Calculating the Confidence Interval: the Bootstrap method

Chuan Shi   2017-09-18 本文章756阅读

1

Start with t distribution


Parameter estimation is everywhere in quantitative investment. As an example, we must provide estimate of mean and variance of assets in the Markowitz's mean-variance framework of asset allocation. In most of the cases, having only the point estimate of a parameter of interest is insufficient. We are more interested in the error between our estimate and the true value of that parameter from the unknown population. In this regard, interval estimate -- in particular the confidence interval of the parameter -- provides the information we demand.


People are most familiar with the confidence interval (CI) for the population mean. With the Central Limit Theorem and the Normal distribution assumption, there is an elegant expression for the CI of the population mean. Specifically, one can convert the sample mean to a t-statistic using the sample standard deviation, and then find the critical values by looking up the t-value table. With the critical values, it is very easy to calculate the CI. Since Student's t distribution is symmetric, the CI computed this way is also symmetric.


Let's refer to the method described above as the tranditional method from Normal Theory. I'd like to talk more about the two strong assumptions behind it: the Central Limit Theorem and the Normal distribution.

→ RECORDS SHOWN:

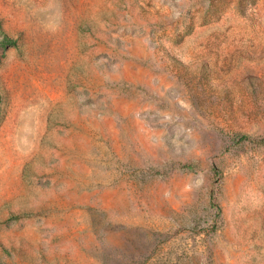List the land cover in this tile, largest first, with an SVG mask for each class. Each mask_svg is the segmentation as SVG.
<instances>
[{
	"label": "rangeland",
	"instance_id": "1",
	"mask_svg": "<svg viewBox=\"0 0 264 264\" xmlns=\"http://www.w3.org/2000/svg\"><path fill=\"white\" fill-rule=\"evenodd\" d=\"M0 264H264V0H0Z\"/></svg>",
	"mask_w": 264,
	"mask_h": 264
}]
</instances>
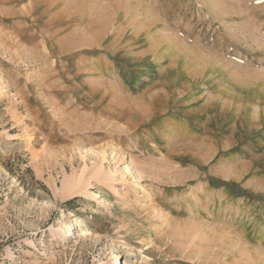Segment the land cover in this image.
<instances>
[{
	"label": "rangeland",
	"instance_id": "1",
	"mask_svg": "<svg viewBox=\"0 0 264 264\" xmlns=\"http://www.w3.org/2000/svg\"><path fill=\"white\" fill-rule=\"evenodd\" d=\"M116 257L264 264V0H0V264Z\"/></svg>",
	"mask_w": 264,
	"mask_h": 264
},
{
	"label": "bare ground",
	"instance_id": "2",
	"mask_svg": "<svg viewBox=\"0 0 264 264\" xmlns=\"http://www.w3.org/2000/svg\"><path fill=\"white\" fill-rule=\"evenodd\" d=\"M99 49H100V48H99ZM100 190H101V188H100ZM112 190H113V191H112V194H111L112 196H116V195L118 194V192H119L118 187H114ZM87 198H90V195H87ZM94 198H96L97 201L100 202L101 199H102V193H100V194H98V195H94ZM75 225H78V226L80 227L81 222H76ZM117 262H119L118 257H116V263H114V264H117Z\"/></svg>",
	"mask_w": 264,
	"mask_h": 264
}]
</instances>
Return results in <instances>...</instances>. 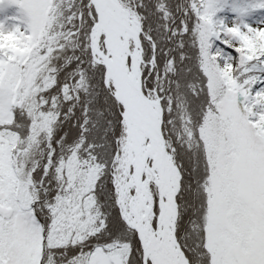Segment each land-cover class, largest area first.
<instances>
[{
  "label": "snow or ice",
  "instance_id": "1",
  "mask_svg": "<svg viewBox=\"0 0 264 264\" xmlns=\"http://www.w3.org/2000/svg\"><path fill=\"white\" fill-rule=\"evenodd\" d=\"M0 264H264V0H0Z\"/></svg>",
  "mask_w": 264,
  "mask_h": 264
}]
</instances>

→ AIM OF THE TASK: Continue the article on calculating confidence intervals with the bootstrap method, starting right after its last sentence about the two strong assumptions behind the traditional method.

→ ANSWER TO THIS TASK:
Suppose that the population satisfies the Normal distribution and we want to find the CI of its mean. If σ -- the standard deviation of the population -- is known, then we can use Normal distribution to compute the CI. If, on the other hand, σ is unknown, then we must use s -- the standard deviation of the sample -- to replace σ and use t-distribution to replace Normal distribution in the calculation of the CI. This is the intention for the t-distribution to be developed. Therefore, using t-distribution to compute CI requires the population to be normally distributed.


However, for most problems in practice, the population is far from normally distributed and it seems that this preventes us from using t-distribution. The good news is that we have another powerful weapon in our arsenal, the Central Limit Theorem. It says that no matter what the distribution of the population looks like, that of the population mean is asympototically approaching to Normal. As a result, we can still use the t distribution to compute its CI.


In probability theory, the central limit theorem establishes that, in most situations, when independent random variables are added, their properly normalized sum tends toward a normal distribution (a bell curve) even if the original variables themselves are not normally distributed. The theorem is a key concept in probability theory because it implies that probabilistic and statistical methods that work for normal distributions can be applicable to many problems involving other types of distributions.


The argument above indicates that we heavily rely on the Central Limit Theorem and the Normal distribution assumption when calculating the CI for the mean. However, if the population distribution is very irregular or if the sample size is far from enough, the normal approximation of mean from the Central Limit Theory can be very questionable and the CI calculated using the t distribution can be inaccurate.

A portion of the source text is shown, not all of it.